Gato por lebre

Anabela Fino
A proposta de lei do Código de Trabalho que o Governo se prepara para aprovar na rentrée político-parlamentar, após o simulacro de debate público em pleno período de férias, mereceu o acordo das confederações patronais e da UGT, mas está a suscitar cada vez mais preocupações aos directamente interessados, isto é, aos trabalhadores.
Entre outros aspectos lesivos dos direitos de quem trabalha está a famigerada questão do «banco de horas», apresentada normalmente como fundamental para a «necessária» flexibilidade de horários, a nova panaceia empresarial para o sempre tão almejado aumento da competitividade a baixo custo.
A ideia é simples e pode mesmo ser vista, numa análise superficial, como vantajosa para ambas as partes: deixando de haver um horário fixo, as empresas podem passar a usar o tempo de trabalho dos assalariados como melhor lhes convier, enquanto os trabalhadores passam a trocar as horas «extras» para descanso e/ou actividades pessoais.
No mundo do faz de conta, uma tal (des)organização do horário de trabalho podia resultar numa harmoniosa convivência entre empregadores e empregados, tipo hoje ficas até mais tarde que me dá jeito, amanhã vou às aulas que estou a precisar de formação, esta semana escusas de vir antes das 11h, para a semana saio mais cedo e vou buscar os putos à escola...
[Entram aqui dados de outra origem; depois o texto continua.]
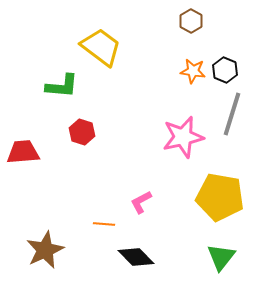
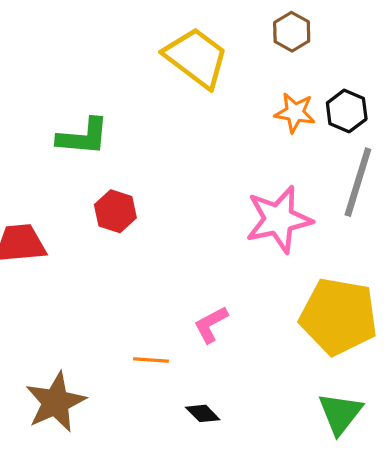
yellow trapezoid: (101, 47) -> (196, 58), moved
black diamond: (136, 257) -> (203, 413), size x0.6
Sucede porém que na real as coisas são bem diferentes. Com o «banco de horas», o que se prefigura no horizonte do trabalhador não é apenas – e já não seria pouco – o desregulamento da sua vida pessoal, com a impossibilidade de conjugar períodos de descanso com a família ou com o que ainda resta para além do trabalho, como também a ameaça efectiva de ver reduzido os proventos, regra geral magros para tão gordos meses. É que este «banco de horas» esconde – mal, diga-se de passagem – uma autêntica urna para o pagamento das horas extraordinárias. É caso para dizer que o Governo Sócrates, de mãos dadas com os patrões e a sempre prestável UGT, estão a querer vender gato por lebre, como se o pessoal não soubesse há muito que nem tudo o que luz é ouro.